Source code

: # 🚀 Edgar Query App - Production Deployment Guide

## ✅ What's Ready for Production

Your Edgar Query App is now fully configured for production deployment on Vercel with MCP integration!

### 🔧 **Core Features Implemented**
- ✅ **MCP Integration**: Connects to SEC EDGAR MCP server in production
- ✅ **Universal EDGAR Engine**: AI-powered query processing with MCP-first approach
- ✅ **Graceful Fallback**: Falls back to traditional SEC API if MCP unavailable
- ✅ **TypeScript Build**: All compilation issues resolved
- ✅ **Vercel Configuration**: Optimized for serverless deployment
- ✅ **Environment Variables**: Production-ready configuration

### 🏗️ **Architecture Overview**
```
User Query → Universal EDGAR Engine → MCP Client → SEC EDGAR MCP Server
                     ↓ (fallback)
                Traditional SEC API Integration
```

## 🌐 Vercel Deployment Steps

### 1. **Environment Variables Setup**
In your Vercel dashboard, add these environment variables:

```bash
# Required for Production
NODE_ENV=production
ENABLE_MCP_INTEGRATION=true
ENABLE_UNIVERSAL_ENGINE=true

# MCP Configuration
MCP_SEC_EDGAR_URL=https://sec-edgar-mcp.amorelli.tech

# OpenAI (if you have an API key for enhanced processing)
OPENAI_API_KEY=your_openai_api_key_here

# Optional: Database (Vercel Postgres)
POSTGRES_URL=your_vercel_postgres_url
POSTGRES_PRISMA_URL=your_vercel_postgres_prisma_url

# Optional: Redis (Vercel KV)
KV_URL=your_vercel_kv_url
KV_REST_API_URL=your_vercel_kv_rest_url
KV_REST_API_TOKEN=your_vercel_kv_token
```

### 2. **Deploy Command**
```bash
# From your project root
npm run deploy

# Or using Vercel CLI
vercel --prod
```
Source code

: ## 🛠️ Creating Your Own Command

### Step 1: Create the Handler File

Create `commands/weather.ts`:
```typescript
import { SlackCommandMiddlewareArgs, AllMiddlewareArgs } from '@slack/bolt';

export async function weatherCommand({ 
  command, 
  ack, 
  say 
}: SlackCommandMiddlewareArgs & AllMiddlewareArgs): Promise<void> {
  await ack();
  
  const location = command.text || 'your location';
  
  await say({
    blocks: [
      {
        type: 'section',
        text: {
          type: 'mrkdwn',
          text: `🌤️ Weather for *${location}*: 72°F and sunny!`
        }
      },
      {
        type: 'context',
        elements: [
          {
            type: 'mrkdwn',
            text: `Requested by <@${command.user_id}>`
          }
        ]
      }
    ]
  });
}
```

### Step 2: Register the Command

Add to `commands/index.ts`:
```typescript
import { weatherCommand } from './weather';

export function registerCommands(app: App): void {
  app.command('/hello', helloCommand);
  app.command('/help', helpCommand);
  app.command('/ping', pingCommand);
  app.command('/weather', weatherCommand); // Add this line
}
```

*-*-*

• [Work instructions] Exactly as written, please output every entry.

• [Output for this exercise]
Source code

: # 🚀 Edgar Query App - Production Deployment Guide

## ✅ What's Ready for Production

Your Edgar Query App is now fully configured for production deployment on Vercel with MCP integration!

### 🔧 **Core Features Implemented**
- ✅ **MCP Integration**: Connects to SEC EDGAR MCP server in production
- ✅ **Universal EDGAR Engine**: AI-powered query processing with MCP-first approach
- ✅ **Graceful Fallback**: Falls back to traditional SEC API if MCP unavailable
- ✅ **TypeScript Build**: All compilation issues resolved
- ✅ **Vercel Configuration**: Optimized for serverless deployment
- ✅ **Environment Variables**: Production-ready configuration

### 🏗️ **Architecture Overview**
```
User Query → Universal EDGAR Engine → MCP Client → SEC EDGAR MCP Server
                     ↓ (fallback)
                Traditional SEC API Integration
```

## 🌐 Vercel Deployment Steps

### 1. **Environment Variables Setup**
In your Vercel dashboard, add these environment variables:

```bash
# Required for Production
NODE_ENV=production
ENABLE_MCP_INTEGRATION=true
ENABLE_UNIVERSAL_ENGINE=true

# MCP Configuration
MCP_SEC_EDGAR_URL=https://sec-edgar-mcp.amorelli.tech

# OpenAI (if you have an API key for enhanced processing)
OPENAI_API_KEY=your_openai_api_key_here

# Optional: Database (Vercel Postgres)
POSTGRES_URL=your_vercel_postgres_url
POSTGRES_PRISMA_URL=your_vercel_postgres_prisma_url

# Optional: Redis (Vercel KV)
KV_URL=your_vercel_kv_url
KV_REST_API_URL=your_vercel_kv_rest_url
KV_REST_API_TOKEN=your_vercel_kv_token
```

### 2. **Deploy Command**
```bash
# From your project root
npm run deploy

# Or using Vercel CLI
vercel --prod
```
Source code

: ## 🛠️ Creating Your Own Command

### Step 1: Create the Handler File

Create `commands/weather.ts`:
```typescript
import { SlackCommandMiddlewareArgs, AllMiddlewareArgs } from '@slack/bolt';

export async function weatherCommand({ 
  command, 
  ack, 
  say 
}: SlackCommandMiddlewareArgs & AllMiddlewareArgs): Promise<void> {
  await ack();
  
  const location = command.text || 'your location';
  
  await say({
    blocks: [
      {
        type: 'section',
        text: {
          type: 'mrkdwn',
          text: `🌤️ Weather for *${location}*: 72°F and sunny!`
        }
      },
      {
        type: 'context',
        elements: [
          {
            type: 'mrkdwn',
            text: `Requested by <@${command.user_id}>`
          }
        ]
      }
    ]
  });
}
```

### Step 2: Register the Command

Add to `commands/index.ts`:
```typescript
import { weatherCommand } from './weather';

export function registerCommands(app: App): void {
  app.command('/hello', helloCommand);
  app.command('/help', helpCommand);
  app.command('/ping', pingCommand);
  app.command('/weather', weatherCommand); // Add this line
}
```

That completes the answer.